● **Directions for this task**
Word for word, write the records out again, but omit each picture.

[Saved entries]
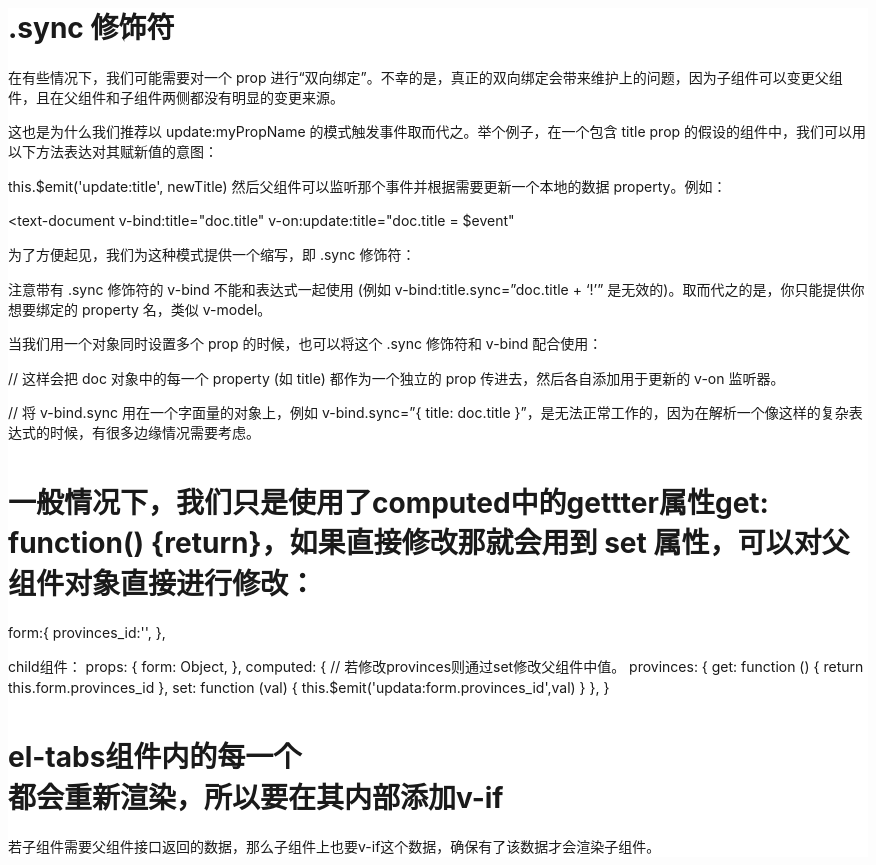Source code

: # .sync 修饰符
在有些情况下，我们可能需要对一个 prop 进行“双向绑定”。不幸的是，真正的双向绑定会带来维护上的问题，因为子组件可以变更父组件，且在父组件和子组件两侧都没有明显的变更来源。

这也是为什么我们推荐以 update:myPropName 的模式触发事件取而代之。举个例子，在一个包含 title prop 的假设的组件中，我们可以用以下方法表达对其赋新值的意图：

this.$emit('update:title', newTitle)
然后父组件可以监听那个事件并根据需要更新一个本地的数据 property。例如：

<text-document
  v-bind:title="doc.title"
  v-on:update:title="doc.title = $event"
></text-document>
为了方便起见，我们为这种模式提供一个缩写，即 .sync 修饰符：

<text-document v-bind:title.sync="doc.title"></text-document>
注意带有 .sync 修饰符的 v-bind 不能和表达式一起使用 (例如 v-bind:title.sync=”doc.title + ‘!’” 是无效的)。取而代之的是，你只能提供你想要绑定的 property 名，类似 v-model。

当我们用一个对象同时设置多个 prop 的时候，也可以将这个 .sync 修饰符和 v-bind 配合使用：

<text-document v-bind.sync="doc"></text-document>
// 这样会把 doc 对象中的每一个 property (如 title) 都作为一个独立的 prop 传进去，然后各自添加用于更新的 v-on 监听器。

// 将 v-bind.sync 用在一个字面量的对象上，例如 v-bind.sync=”{ title: doc.title }”，是无法正常工作的，因为在解析一个像这样的复杂表达式的时候，有很多边缘情况需要考虑。

# 一般情况下，我们只是使用了computed中的gettter属性get: function() {return}，如果直接修改那就会用到 set 属性，可以对父组件对象直接进行修改：
<child :form.sync="form"></child>
form:{
    provinces_id:'',
},

child组件：
 props: {
            form: Object,
        },
  computed: {
      // 若修改provinces则通过set修改父组件中值。
      provinces: {
          get: function () {
              return this.form.provinces_id
          },
          set: function (val) {
              this.$emit('updata:form.provinces_id',val)
          }
      },
  }

# el-tabs组件内的每一个<el-tab-pane><div v-if></div></el-tab-pane>都会重新渲染，所以要在其内部添加v-if
若子组件需要父组件接口返回的数据，那么子组件上也要v-if这个数据，确保有了该数据才会渲染子组件。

● **Result of the exercise**
Source code

: # .sync 修饰符
在有些情况下，我们可能需要对一个 prop 进行“双向绑定”。不幸的是，真正的双向绑定会带来维护上的问题，因为子组件可以变更父组件，且在父组件和子组件两侧都没有明显的变更来源。

这也是为什么我们推荐以 update:myPropName 的模式触发事件取而代之。举个例子，在一个包含 title prop 的假设的组件中，我们可以用以下方法表达对其赋新值的意图：

this.$emit('update:title', newTitle)
然后父组件可以监听那个事件并根据需要更新一个本地的数据 property。例如：

<text-document
  v-bind:title="doc.title"
  v-on:update:title="doc.title = $event"
></text-document>
为了方便起见，我们为这种模式提供一个缩写，即 .sync 修饰符：

<text-document v-bind:title.sync="doc.title"></text-document>
注意带有 .sync 修饰符的 v-bind 不能和表达式一起使用 (例如 v-bind:title.sync=”doc.title + ‘!’” 是无效的)。取而代之的是，你只能提供你想要绑定的 property 名，类似 v-model。

当我们用一个对象同时设置多个 prop 的时候，也可以将这个 .sync 修饰符和 v-bind 配合使用：

<text-document v-bind.sync="doc"></text-document>
// 这样会把 doc 对象中的每一个 property (如 title) 都作为一个独立的 prop 传进去，然后各自添加用于更新的 v-on 监听器。

// 将 v-bind.sync 用在一个字面量的对象上，例如 v-bind.sync=”{ title: doc.title }”，是无法正常工作的，因为在解析一个像这样的复杂表达式的时候，有很多边缘情况需要考虑。

# 一般情况下，我们只是使用了computed中的gettter属性get: function() {return}，如果直接修改那就会用到 set 属性，可以对父组件对象直接进行修改：
<child :form.sync="form"></child>
form:{
    provinces_id:'',
},

child组件：
 props: {
            form: Object,
        },
  computed: {
      // 若修改provinces则通过set修改父组件中值。
      provinces: {
          get: function () {
              return this.form.provinces_id
          },
          set: function (val) {
              this.$emit('updata:form.provinces_id',val)
          }
      },
  }

# el-tabs组件内的每一个<el-tab-pane><div v-if></div></el-tab-pane>都会重新渲染，所以要在其内部添加v-if
若子组件需要父组件接口返回的数据，那么子组件上也要v-if这个数据，确保有了该数据才会渲染子组件。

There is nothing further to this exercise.